I think it is human nature to be be superstitious, whether you admit it or not, or call it that or not. Everyone talks about “luck”, or perhaps have items they consider “lucky”. Athletes are known for the rituals they follow. Some athletes have articles of clothing they wear or won’t wash if they are on a winning streak. Dale Earnhardt had a “lucky penny” glued to his dashboard when he had a particular important win. Tom Brady wouldn’t cut his hair when the Patriots were on a winning streak one year.

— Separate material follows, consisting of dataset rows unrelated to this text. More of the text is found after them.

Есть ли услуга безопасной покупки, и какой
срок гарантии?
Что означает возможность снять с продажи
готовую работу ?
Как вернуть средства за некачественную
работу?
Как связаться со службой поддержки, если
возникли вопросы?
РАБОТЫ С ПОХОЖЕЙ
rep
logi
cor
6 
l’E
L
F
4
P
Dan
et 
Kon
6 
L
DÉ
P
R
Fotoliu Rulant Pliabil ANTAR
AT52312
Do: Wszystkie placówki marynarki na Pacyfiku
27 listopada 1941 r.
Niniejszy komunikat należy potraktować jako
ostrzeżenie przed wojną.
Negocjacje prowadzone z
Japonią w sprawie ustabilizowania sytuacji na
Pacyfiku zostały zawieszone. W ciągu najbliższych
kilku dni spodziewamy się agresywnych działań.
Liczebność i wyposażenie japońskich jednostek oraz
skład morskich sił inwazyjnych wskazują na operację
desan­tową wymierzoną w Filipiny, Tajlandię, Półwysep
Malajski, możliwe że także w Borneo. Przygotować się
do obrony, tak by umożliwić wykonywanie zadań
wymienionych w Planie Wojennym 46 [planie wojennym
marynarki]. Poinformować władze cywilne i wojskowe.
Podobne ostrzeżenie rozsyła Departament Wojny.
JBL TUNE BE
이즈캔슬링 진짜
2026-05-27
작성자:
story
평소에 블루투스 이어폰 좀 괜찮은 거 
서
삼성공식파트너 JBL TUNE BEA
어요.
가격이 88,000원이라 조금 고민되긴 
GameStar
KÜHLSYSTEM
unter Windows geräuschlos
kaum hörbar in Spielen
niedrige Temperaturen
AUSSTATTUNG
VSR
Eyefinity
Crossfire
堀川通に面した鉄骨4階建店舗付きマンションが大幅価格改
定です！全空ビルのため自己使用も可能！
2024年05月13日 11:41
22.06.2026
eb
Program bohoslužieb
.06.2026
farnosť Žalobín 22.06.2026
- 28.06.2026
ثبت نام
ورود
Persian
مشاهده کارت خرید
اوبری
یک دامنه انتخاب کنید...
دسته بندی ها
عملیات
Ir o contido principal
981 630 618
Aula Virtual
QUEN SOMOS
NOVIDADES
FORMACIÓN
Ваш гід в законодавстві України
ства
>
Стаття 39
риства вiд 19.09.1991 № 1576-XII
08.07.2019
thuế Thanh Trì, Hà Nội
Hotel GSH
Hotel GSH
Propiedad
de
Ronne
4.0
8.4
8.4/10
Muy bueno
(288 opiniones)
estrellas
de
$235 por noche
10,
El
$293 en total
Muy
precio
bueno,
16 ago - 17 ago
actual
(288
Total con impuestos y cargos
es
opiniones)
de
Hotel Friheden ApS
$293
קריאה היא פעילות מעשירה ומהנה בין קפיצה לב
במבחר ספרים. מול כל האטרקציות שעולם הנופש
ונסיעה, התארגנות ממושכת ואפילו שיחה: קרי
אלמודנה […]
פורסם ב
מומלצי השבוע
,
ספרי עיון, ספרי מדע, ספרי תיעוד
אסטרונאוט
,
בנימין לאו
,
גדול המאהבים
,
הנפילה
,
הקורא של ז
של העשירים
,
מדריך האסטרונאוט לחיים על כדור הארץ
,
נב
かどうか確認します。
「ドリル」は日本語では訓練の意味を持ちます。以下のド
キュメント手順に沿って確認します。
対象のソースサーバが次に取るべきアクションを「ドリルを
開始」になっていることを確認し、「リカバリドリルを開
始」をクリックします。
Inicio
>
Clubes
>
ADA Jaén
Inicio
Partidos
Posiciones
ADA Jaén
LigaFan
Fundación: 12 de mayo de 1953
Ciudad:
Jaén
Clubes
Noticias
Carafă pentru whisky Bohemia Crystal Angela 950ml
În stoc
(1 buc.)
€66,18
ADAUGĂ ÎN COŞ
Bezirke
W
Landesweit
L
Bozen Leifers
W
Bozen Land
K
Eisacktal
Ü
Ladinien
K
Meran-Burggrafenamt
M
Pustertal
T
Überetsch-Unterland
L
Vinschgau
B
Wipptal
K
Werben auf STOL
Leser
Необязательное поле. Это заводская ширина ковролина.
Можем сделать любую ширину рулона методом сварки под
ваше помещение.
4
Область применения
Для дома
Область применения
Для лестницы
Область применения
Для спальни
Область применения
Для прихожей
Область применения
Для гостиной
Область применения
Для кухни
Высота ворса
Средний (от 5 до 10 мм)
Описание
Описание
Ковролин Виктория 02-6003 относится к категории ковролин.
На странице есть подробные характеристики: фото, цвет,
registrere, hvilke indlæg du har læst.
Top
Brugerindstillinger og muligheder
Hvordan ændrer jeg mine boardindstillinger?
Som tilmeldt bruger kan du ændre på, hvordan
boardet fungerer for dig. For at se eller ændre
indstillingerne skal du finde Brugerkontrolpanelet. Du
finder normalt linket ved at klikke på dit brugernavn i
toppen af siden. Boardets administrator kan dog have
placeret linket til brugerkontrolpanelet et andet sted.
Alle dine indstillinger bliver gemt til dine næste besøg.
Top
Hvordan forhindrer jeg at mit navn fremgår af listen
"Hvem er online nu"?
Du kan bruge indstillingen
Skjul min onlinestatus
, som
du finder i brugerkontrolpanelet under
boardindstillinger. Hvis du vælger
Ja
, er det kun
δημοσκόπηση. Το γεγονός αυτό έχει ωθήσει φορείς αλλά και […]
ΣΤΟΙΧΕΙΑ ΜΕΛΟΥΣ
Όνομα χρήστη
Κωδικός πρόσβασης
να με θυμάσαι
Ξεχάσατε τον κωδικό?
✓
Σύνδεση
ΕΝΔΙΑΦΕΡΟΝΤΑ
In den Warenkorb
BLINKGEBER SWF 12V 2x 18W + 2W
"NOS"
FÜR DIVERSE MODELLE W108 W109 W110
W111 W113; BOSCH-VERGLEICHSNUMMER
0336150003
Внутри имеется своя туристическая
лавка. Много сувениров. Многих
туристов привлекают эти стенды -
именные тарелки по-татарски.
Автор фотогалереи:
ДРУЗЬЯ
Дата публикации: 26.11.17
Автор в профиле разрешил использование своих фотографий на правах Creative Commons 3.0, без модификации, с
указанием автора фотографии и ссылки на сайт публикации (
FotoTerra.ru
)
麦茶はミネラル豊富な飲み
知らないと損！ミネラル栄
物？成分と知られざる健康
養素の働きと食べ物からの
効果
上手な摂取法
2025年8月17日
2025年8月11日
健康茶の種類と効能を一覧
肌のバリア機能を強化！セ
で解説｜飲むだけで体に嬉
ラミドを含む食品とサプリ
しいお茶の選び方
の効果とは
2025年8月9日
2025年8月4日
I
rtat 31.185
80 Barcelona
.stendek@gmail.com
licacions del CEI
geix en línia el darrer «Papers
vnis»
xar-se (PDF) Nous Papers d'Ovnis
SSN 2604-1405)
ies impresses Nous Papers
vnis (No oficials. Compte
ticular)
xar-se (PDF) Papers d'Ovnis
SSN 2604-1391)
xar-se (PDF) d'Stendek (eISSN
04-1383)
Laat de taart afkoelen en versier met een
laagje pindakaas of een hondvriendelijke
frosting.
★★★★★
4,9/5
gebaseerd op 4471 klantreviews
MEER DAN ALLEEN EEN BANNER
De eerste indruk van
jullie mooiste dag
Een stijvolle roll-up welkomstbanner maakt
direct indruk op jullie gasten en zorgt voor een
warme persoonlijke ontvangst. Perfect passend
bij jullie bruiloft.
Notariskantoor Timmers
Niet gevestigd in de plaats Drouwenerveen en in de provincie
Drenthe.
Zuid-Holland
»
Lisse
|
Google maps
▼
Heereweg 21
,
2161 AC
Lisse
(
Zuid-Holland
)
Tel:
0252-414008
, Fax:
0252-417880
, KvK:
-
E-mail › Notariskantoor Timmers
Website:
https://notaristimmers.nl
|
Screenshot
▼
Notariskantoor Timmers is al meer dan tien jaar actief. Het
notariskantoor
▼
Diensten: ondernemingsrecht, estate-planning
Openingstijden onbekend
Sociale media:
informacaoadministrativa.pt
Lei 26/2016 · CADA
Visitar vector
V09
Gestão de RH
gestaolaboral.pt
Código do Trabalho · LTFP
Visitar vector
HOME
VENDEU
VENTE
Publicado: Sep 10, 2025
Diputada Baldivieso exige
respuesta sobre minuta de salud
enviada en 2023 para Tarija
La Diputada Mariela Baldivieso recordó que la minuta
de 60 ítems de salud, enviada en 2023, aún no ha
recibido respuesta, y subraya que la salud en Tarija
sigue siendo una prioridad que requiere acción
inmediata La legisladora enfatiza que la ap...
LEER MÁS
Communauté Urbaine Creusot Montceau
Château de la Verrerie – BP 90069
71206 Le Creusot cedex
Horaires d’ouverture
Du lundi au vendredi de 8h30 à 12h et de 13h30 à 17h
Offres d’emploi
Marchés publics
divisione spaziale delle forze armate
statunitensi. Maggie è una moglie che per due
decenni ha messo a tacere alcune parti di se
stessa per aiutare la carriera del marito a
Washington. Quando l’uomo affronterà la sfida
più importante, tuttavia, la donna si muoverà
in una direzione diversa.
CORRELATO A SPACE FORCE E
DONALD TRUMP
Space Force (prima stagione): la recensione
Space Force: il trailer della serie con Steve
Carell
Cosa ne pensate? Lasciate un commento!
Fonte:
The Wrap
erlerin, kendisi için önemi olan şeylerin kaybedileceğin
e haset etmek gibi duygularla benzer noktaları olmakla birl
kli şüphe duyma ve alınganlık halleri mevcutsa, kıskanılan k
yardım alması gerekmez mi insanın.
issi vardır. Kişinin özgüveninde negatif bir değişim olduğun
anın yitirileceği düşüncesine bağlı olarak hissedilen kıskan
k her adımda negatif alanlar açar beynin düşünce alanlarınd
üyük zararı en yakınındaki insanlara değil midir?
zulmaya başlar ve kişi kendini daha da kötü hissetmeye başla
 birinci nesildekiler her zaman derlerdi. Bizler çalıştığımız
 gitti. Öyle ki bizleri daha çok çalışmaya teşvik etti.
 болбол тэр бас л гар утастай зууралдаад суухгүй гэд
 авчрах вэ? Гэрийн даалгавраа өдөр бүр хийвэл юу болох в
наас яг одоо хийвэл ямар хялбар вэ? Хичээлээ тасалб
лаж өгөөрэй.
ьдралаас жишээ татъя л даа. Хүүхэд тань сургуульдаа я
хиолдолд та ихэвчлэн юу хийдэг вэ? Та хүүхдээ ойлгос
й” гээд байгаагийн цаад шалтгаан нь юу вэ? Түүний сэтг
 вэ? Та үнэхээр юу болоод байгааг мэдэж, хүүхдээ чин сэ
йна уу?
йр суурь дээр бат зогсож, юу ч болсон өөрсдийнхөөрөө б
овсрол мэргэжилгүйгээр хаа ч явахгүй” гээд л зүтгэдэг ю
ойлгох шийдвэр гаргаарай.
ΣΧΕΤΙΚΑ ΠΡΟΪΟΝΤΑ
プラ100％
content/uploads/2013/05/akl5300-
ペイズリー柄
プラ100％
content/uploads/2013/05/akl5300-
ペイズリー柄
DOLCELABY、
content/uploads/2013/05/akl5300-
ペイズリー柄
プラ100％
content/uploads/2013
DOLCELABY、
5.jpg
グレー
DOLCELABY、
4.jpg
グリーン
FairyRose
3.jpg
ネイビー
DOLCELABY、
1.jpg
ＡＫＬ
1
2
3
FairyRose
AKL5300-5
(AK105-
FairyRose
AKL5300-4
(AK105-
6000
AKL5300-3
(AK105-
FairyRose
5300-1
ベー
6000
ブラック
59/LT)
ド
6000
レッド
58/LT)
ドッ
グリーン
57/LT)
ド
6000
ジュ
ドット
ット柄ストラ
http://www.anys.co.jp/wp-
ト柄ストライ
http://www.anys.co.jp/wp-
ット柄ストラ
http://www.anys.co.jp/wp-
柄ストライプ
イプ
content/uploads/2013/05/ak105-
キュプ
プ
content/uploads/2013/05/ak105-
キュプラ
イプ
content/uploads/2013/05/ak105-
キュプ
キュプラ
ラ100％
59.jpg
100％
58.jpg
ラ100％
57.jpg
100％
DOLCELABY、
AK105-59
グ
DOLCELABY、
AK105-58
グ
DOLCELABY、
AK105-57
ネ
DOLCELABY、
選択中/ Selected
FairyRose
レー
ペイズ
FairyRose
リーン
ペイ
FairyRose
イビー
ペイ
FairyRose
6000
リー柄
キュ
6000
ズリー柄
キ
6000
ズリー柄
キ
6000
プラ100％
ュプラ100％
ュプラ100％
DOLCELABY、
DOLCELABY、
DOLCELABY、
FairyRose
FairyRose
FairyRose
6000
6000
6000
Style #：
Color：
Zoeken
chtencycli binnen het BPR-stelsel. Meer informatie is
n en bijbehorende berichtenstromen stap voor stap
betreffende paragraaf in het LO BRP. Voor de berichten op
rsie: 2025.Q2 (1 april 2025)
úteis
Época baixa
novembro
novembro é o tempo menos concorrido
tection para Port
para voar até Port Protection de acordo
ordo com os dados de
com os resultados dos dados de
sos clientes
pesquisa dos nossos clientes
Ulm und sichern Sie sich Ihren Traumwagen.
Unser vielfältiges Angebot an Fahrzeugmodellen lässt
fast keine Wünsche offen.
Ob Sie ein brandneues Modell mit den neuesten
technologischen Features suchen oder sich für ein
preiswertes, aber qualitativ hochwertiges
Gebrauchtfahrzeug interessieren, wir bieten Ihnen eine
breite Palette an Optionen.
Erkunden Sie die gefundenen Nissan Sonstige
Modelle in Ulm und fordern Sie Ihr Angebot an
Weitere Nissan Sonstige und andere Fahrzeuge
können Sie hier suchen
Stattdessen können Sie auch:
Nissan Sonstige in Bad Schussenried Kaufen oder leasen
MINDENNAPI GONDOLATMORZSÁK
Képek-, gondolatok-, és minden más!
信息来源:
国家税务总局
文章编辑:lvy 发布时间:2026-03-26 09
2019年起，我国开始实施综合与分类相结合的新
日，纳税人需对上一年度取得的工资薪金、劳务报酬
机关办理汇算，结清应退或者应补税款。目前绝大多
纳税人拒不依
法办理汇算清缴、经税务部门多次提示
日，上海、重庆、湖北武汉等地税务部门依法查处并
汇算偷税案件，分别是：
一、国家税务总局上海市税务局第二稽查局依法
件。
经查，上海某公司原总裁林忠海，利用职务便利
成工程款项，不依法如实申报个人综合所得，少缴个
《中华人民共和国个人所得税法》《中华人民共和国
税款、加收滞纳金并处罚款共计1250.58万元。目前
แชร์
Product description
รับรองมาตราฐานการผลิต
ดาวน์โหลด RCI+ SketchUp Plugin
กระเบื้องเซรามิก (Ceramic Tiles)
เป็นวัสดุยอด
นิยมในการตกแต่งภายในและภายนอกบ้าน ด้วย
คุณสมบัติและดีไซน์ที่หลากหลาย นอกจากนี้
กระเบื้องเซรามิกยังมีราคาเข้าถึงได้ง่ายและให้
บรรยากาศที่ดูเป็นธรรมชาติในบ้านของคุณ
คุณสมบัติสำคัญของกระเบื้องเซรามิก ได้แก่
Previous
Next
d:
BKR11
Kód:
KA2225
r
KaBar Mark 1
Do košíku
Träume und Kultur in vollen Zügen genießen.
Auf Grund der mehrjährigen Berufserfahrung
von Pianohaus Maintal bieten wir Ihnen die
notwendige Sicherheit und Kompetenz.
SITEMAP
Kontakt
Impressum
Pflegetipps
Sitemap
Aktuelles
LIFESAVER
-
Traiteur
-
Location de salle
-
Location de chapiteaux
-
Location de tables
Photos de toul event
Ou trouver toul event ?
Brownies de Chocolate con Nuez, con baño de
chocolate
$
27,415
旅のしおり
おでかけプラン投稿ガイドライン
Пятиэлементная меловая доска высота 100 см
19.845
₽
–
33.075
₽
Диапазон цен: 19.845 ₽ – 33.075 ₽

My Granny was a small but mighty woman, even imposing at a petite 4’8″. Even she had superstitions. One passed down through her beliefs was that all Christmas decorations be taken down and put away before midnight New Year’s eve. Before the new year arrives, this must be done or someone in the house may die in the new year. I remember fearing this and that something may get overlooked…then what?! Well, I still observe this, but not as strictly. As a Catholic, I now like to leave the nativity out until Epiphany. (Granny was a strict Baptist, as was I growing up.)
It was also not wise to put up a calendar for the new year until the 1st day of the new year. You did not want to bring the bad things from the old year into the new year. You want to start fresh.
Granny also delivered many babies in western Tennessee, in her day (early 1900’s). She believed in the “veil” some infants are born with as being “lucky” for that child. The veil usually was over the infants face. Granny would take this and put it on a Bible for the mother, to preserve it for her and the child. To destroy it was considered very bad luck, as it was an omen of greatness for the child.
These were Granny’s superstitions. Seven year bad luck for breaking a mirror, throwing salt over your left shoulder however, as were many others, considered “old wives tales”, not to be taken seriously.
Superstitions are often family traditions, which is also common in many cultures.